→ **WORK TO COMPLETE**
From the records below, copy out exactly the lines from the one containing "index pip: (855, 303)" to the one containing "pinky tip: (769, 393)", both included. Add nothing else.

→ **INPUT RECORDS**

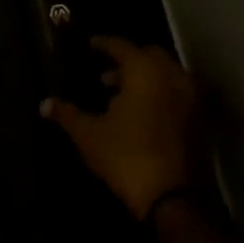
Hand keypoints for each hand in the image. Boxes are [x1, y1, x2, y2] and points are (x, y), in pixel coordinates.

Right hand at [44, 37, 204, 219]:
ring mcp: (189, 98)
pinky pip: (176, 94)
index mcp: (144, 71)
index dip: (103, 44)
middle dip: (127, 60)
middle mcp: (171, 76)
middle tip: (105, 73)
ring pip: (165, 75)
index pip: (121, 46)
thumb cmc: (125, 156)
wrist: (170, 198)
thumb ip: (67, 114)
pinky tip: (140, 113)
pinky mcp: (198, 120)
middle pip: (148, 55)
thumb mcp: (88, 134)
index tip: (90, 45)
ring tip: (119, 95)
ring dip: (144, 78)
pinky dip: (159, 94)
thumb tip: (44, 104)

==

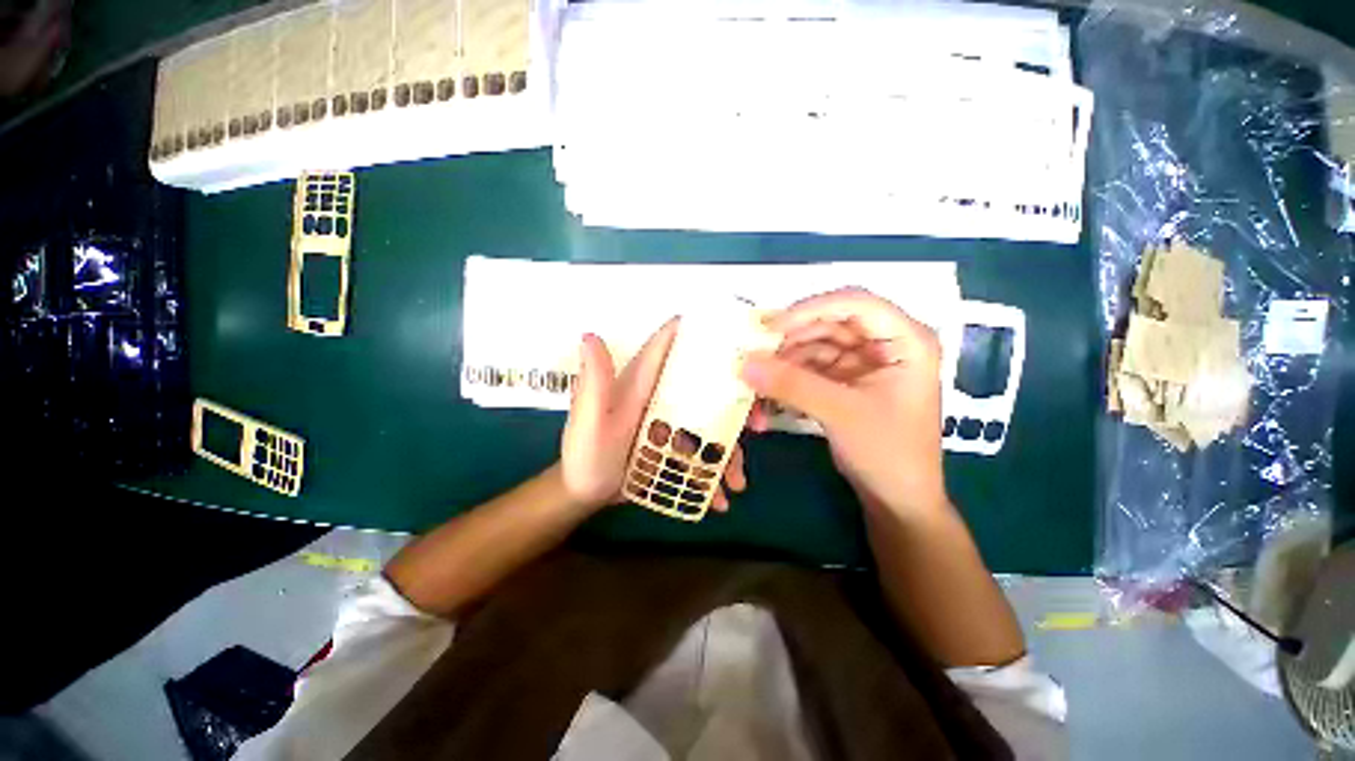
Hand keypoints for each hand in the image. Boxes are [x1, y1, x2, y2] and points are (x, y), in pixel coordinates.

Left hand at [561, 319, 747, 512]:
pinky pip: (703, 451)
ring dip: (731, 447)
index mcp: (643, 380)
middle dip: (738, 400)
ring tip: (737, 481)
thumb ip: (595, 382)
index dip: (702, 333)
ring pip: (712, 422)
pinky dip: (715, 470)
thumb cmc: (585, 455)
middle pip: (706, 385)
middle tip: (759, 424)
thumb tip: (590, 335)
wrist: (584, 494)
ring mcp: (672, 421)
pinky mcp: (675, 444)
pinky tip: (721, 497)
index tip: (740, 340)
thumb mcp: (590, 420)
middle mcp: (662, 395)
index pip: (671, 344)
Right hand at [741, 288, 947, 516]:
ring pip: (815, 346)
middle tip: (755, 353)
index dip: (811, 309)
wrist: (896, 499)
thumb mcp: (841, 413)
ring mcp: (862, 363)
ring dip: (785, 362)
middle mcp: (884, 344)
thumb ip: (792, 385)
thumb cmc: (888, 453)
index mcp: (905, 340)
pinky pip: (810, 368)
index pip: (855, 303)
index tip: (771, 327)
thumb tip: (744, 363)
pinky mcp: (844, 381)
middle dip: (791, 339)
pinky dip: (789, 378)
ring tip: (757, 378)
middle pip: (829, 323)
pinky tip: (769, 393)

→ **SOLUTION TO THIS PROBLEM**
index pip: (855, 303)
index tip: (771, 327)
thumb tip: (744, 363)
pinky mcp: (844, 381)
middle dip: (791, 339)
pinky dip: (789, 378)
ring tip: (757, 378)
middle pip: (829, 323)
pinky tip: (769, 393)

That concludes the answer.